What does the computation look like?

@ray.remote
def execute_my_test(
    block_msg_count: int,
    blocks_per_window: int,
) -> int:
    # MyCustomDatasource will return a Dataset with a number of blocks determined by block_size, which represents the number of records per block. 
    # Each Block is created by a ReadTask that will read block_size number of records from my datasource 
    return (
        ray.data.read_datasource(
            datasource=MyCustomDatasource(),
            block_size=block_msg_count,
        )
        .window(blocks_per_window=blocks_per_window)
        .count()
    )

object_ref = ray.get(
    execute_my_test.remote(
        block_msg_count=8000,
        blocks_per_window=192,
    )
)

What does the cluster look like?

  • 32 worker nodes
  • 3 CPUs per node assigned to Ray
  • 6 GB of memory per node assigned to ray
  • No num_cpus have explicitly been set on any .remote() calls, so I’m expecting task parallelism to fall back to Ray’s auto-detection based on the number of available CPUs described in the source.
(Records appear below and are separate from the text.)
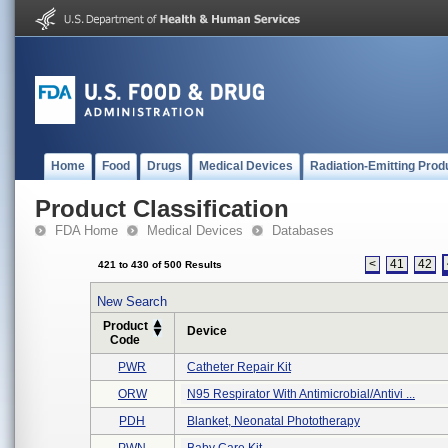
Home
Food
Drugs
Medical Devices
Radiation-Emitting Prod
Product Classification
FDA Home
Medical Devices
Databases
<
41
42
421 to 430 of 500 Results
New Search
Product
Device
Code
PWR
Catheter Repair Kit
ORW
N95 Respirator With Antimicrobial/antivi ...
PDH
Blanket, Neonatal Phototherapy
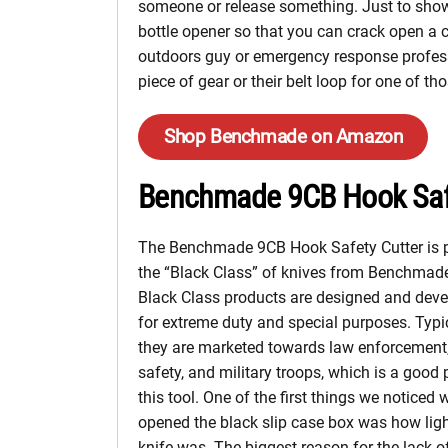
someone or release something. Just to show th
bottle opener so that you can crack open a c
outdoors guy or emergency response profess
piece of gear or their belt loop for one of t
Shop Benchmade on Amazon
Benchmade 9CB Hook Safe
The Benchmade 9CB Hook Safety Cutter is p
the “Black Class” of knives from Benchmad
Black Class products are designed and dev
for extreme duty and special purposes. Typic
they are marketed towards law enforcement,
safety, and military troops, which is a good 
this tool. One of the first things we noticed
opened the black slip case box was how ligh
knife was. The biggest reason for the lack o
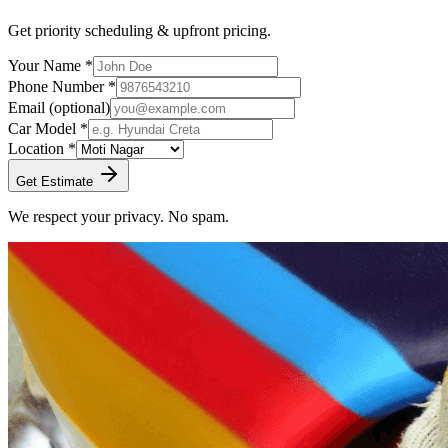
Get priority scheduling & upfront pricing.
Your Name *
Phone Number *
Email
(optional)
Car Model *
Location *
Get Estimate
We respect your privacy. No spam.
Which would be 96?
  • The Datasource returns a dataset that uses a Block format based on a list of Python dicts.

What is the unexpected behaviour?

1. Computation runs out of memory way sooner than I’d expect.

With an average record size of 5Kb per record, I’d expect to be able to fit up to 512.000 records in a block:

  • 5Kb X 512.0000 = 2.500 MB per block.
  • 3 concurrent tasks per worker X 2.500 MB per block = Up to 7.500 MB of memory usage per worker

Since 7.500 MB > 6.000 MB available heap space, the computation should go out of memory.
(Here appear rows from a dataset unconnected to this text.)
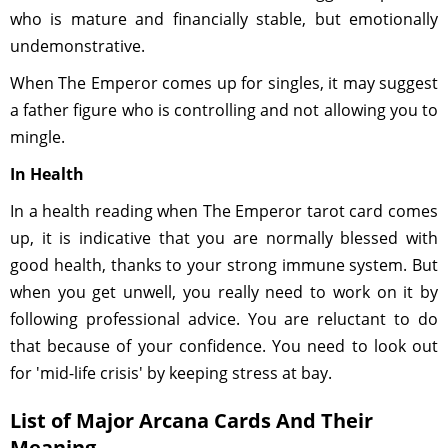
who is mature and financially stable, but emotionally
undemonstrative.
When The Emperor comes up for singles, it may suggest
a father figure who is controlling and not allowing you to
mingle.
In Health
In a health reading when The Emperor tarot card comes
up, it is indicative that you are normally blessed with
good health, thanks to your strong immune system. But
when you get unwell, you really need to work on it by
following professional advice. You are reluctant to do
that because of your confidence. You need to look out
for 'mid-life crisis' by keeping stress at bay.
List of Major Arcana Cards And Their
Meaning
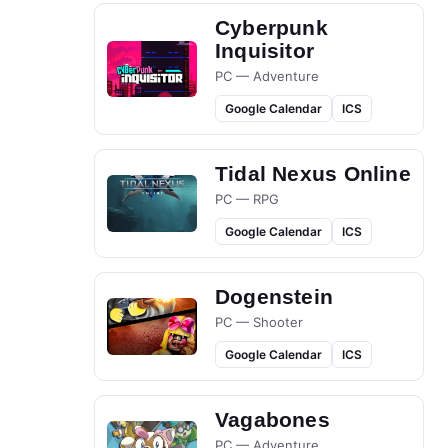
Cyberpunk
Inquisitor
PC — Adventure
Google Calendar
ICS
Tidal Nexus Online
PC — RPG
Google Calendar
ICS
Dogenstein
PC — Shooter
Google Calendar
ICS
Vagabones
PC — Adventure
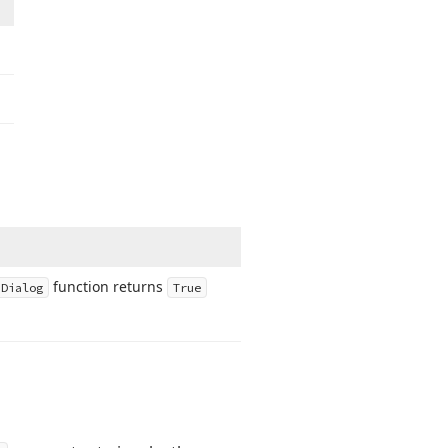
function returns
n
Dialog
True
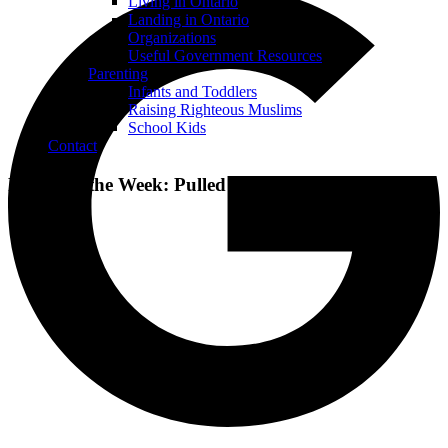
Living in Ontario
Landing in Ontario
Organizations
Useful Government Resources
Parenting
Infants and Toddlers
Raising Righteous Muslims
School Kids
Contact
Recipe of the Week: Pulled Beef Sandwiches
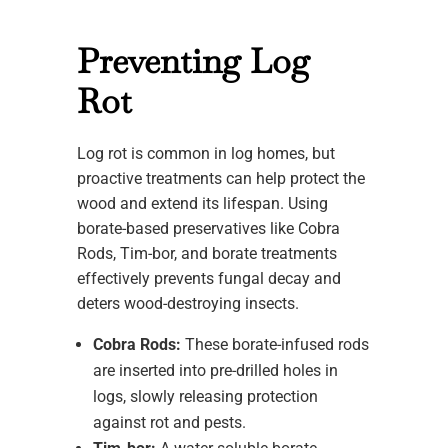
Preventing Log
Rot
Log rot is common in log homes, but
proactive treatments can help protect the
wood and extend its lifespan. Using
borate-based preservatives like Cobra
Rods, Tim-bor, and borate treatments
effectively prevents fungal decay and
deters wood-destroying insects.
Cobra Rods:
These borate-infused rods
are inserted into pre-drilled holes in
logs, slowly releasing protection
against rot and pests.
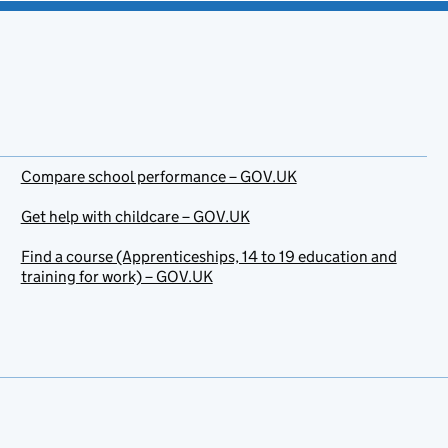
Compare school performance – GOV.UK
Get help with childcare – GOV.UK
Find a course (Apprenticeships, 14 to 19 education and
training for work) – GOV.UK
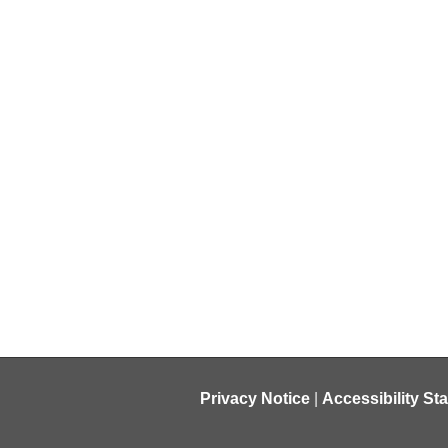
Privacy Notice
|
Accessibility St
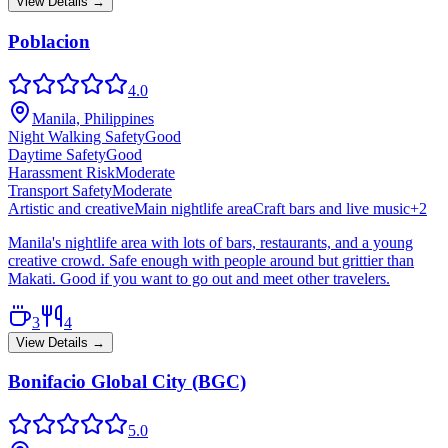
View Details →
Poblacion
4.0
Manila, Philippines
Night Walking Safety
Good
Daytime Safety
Good
Harassment Risk
Moderate
Transport Safety
Moderate
Artistic and creative
Main nightlife area
Craft bars and live music
+
2
Manila's nightlife area with lots of bars, restaurants, and a young
creative crowd. Safe enough with people around but grittier than
Makati. Good if you want to go out and meet other travelers.
3
4
View Details →
Bonifacio Global City (BGC)
5.0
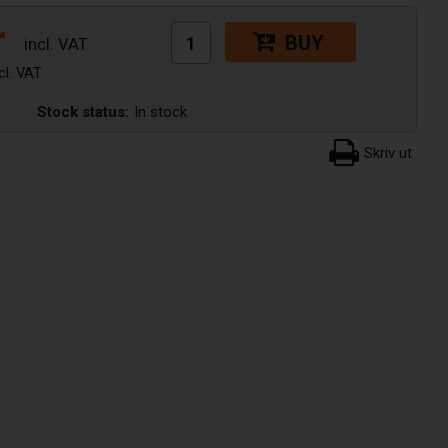
r
BUY
Stock status:
In stock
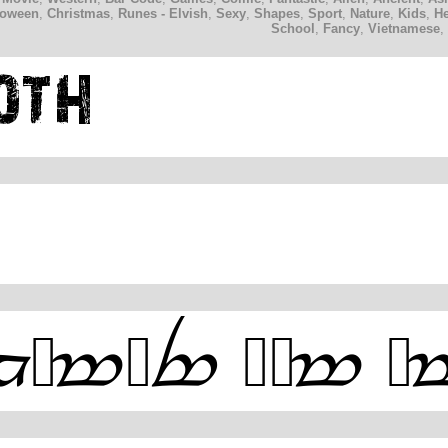
loween
,
Christmas
,
Runes - Elvish
,
Sexy
,
Shapes
,
Sport
,
Nature
,
Kids
,
H
School
,
Fancy
,
Vietnamese
,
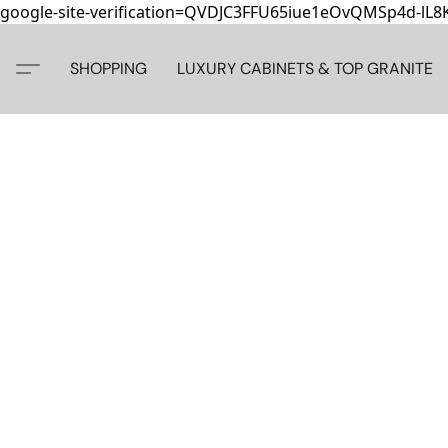
google-site-verification=QVDJC3FFU65iue1eOvQMSp4d-lL
SHOPPING
LUXURY CABINETS & TOP GRANITE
What I see is that my computation already hits that OOM limit at 64.000 records per block:

  • 5Kb X 64.000 = ~300 MB per block
  • 3 concurrent tasks per worker X 300 MB per block = Up to 900 MB of memory usage per worker

Which is totally unexpected because that cap of 900 MB memory usage is way lower than the 6GB of available memory per worker. Now, using ray memory I can tell that Ray is in fact attempting to use more than 6GB of worker memory.
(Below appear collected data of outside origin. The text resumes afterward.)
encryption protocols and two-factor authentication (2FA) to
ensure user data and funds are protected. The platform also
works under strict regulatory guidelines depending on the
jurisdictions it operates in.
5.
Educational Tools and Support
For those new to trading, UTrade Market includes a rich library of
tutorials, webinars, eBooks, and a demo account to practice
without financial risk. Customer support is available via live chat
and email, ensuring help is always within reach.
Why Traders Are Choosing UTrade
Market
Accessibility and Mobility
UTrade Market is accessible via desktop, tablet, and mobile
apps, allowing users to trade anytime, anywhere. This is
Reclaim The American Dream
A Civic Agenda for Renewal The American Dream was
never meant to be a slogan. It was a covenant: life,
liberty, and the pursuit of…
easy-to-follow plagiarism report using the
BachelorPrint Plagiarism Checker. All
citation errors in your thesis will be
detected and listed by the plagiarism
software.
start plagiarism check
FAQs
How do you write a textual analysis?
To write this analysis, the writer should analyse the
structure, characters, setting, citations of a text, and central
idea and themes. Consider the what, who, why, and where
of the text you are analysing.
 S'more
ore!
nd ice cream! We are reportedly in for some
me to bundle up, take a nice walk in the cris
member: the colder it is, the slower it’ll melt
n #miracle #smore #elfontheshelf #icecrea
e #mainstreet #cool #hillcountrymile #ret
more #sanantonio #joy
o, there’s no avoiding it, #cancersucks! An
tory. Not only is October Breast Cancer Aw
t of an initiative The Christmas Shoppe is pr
2. Computation speeds up, even when it’s assigned more blocks per window than the cluster has CPUs available

Since my cluster has a fixed number of 96 CPUs (32 x 3 cpus per worker) I’d expect Ray to effectively be able to run 96 tasks in parallel. So I notice a speed-up when increasing the blocks_per_window argument to 96.

What’s unexpected though is that the computation actually continues speeding up when blocks_per_window is increased way past the number of available cpus in the cluster, up until about 512 blocks_per_window.

Conclusion

Both of those behaviours lead me to believe that Ray is running way more tasks (on Blocks) in parallel than the 96 concurrent tasks I’m thinking it’s running. What’s going on here? My goal is to figure out how the scheduler decides on Task parallelism so that I can run my computations with a certain level of robustness in production.